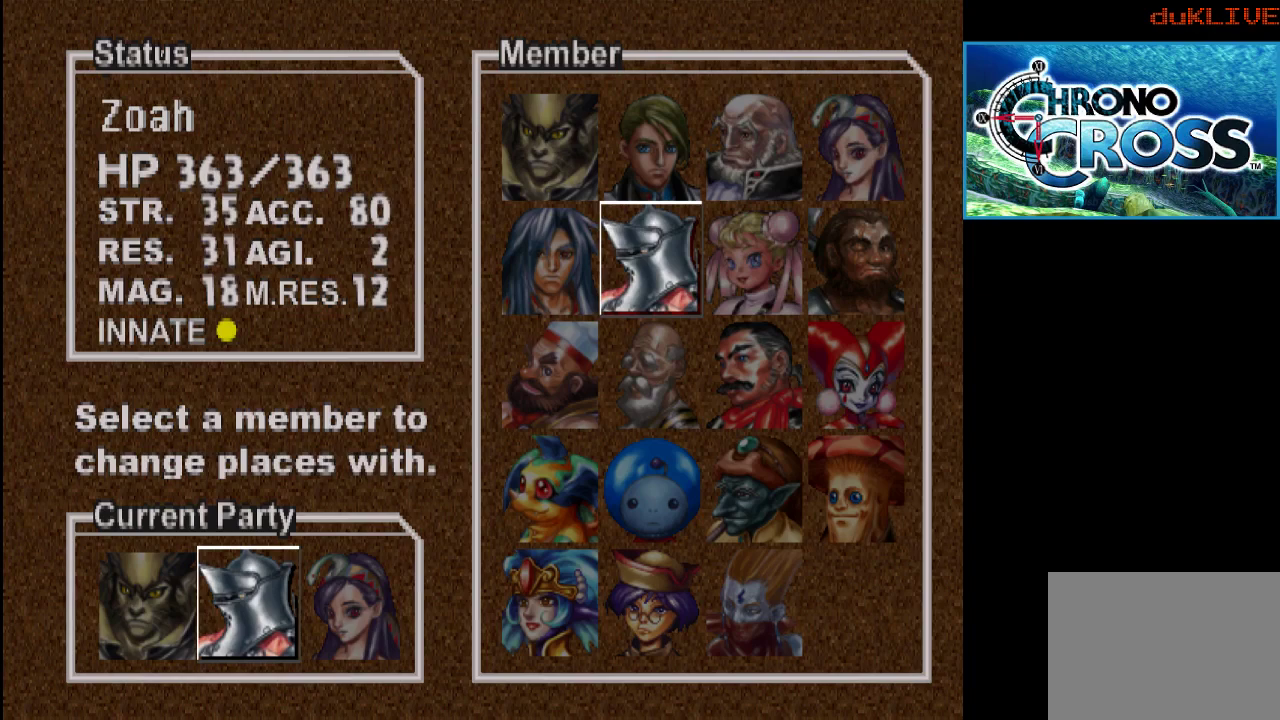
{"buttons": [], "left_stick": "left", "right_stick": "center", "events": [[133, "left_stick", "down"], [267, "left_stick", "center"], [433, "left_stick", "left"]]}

...

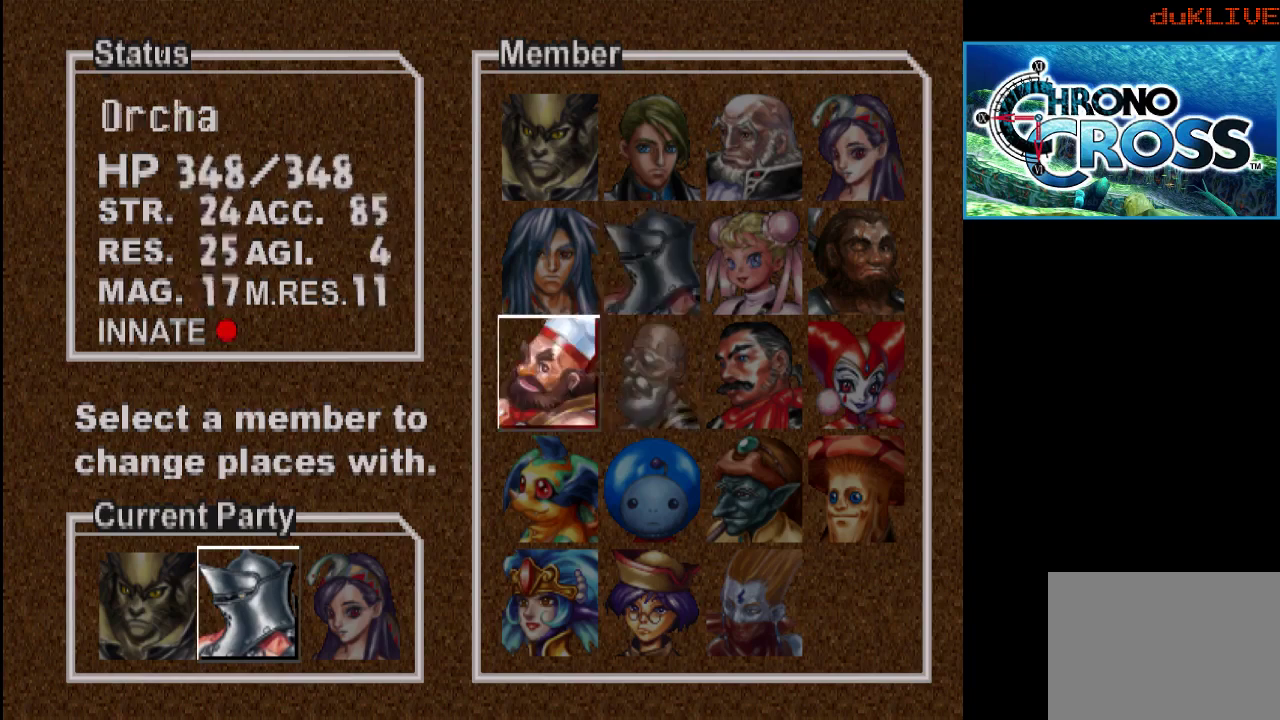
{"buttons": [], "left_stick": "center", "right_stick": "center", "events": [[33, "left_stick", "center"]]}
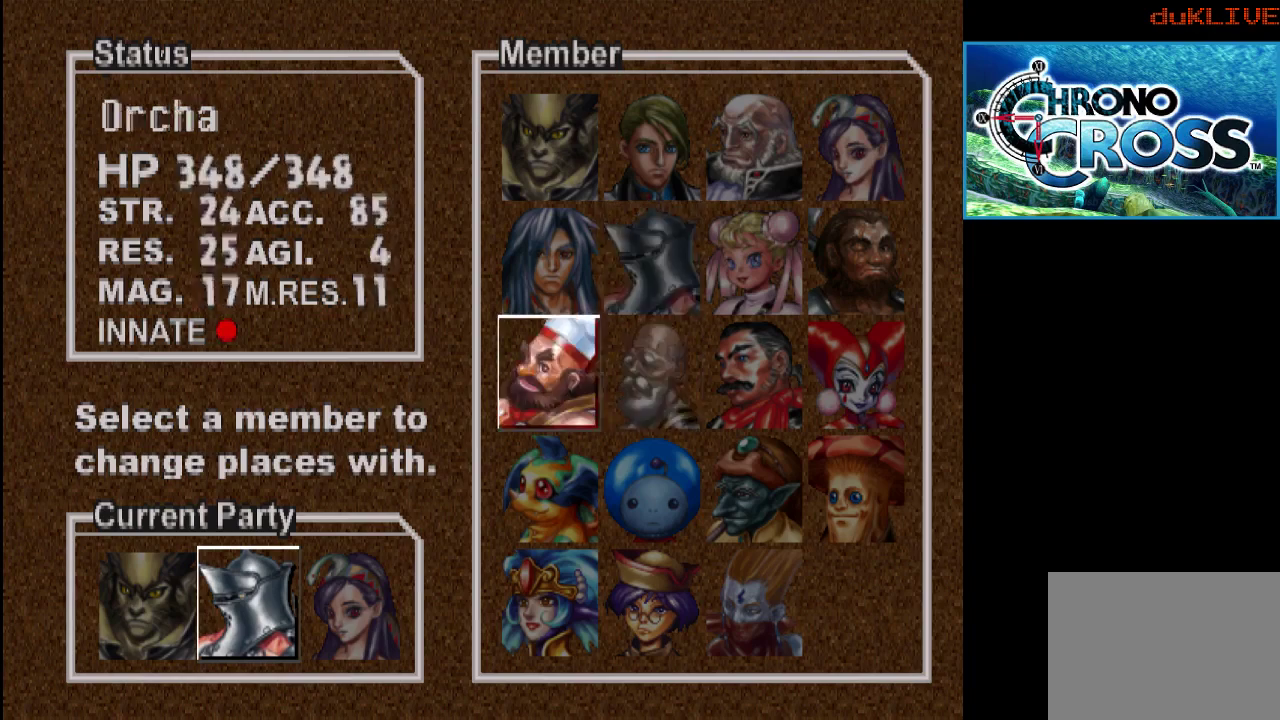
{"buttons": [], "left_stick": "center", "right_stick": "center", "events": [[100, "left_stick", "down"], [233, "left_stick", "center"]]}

What to work on
Could you work out how many lines in the records include "down"? Answer with the number only.

Solution
2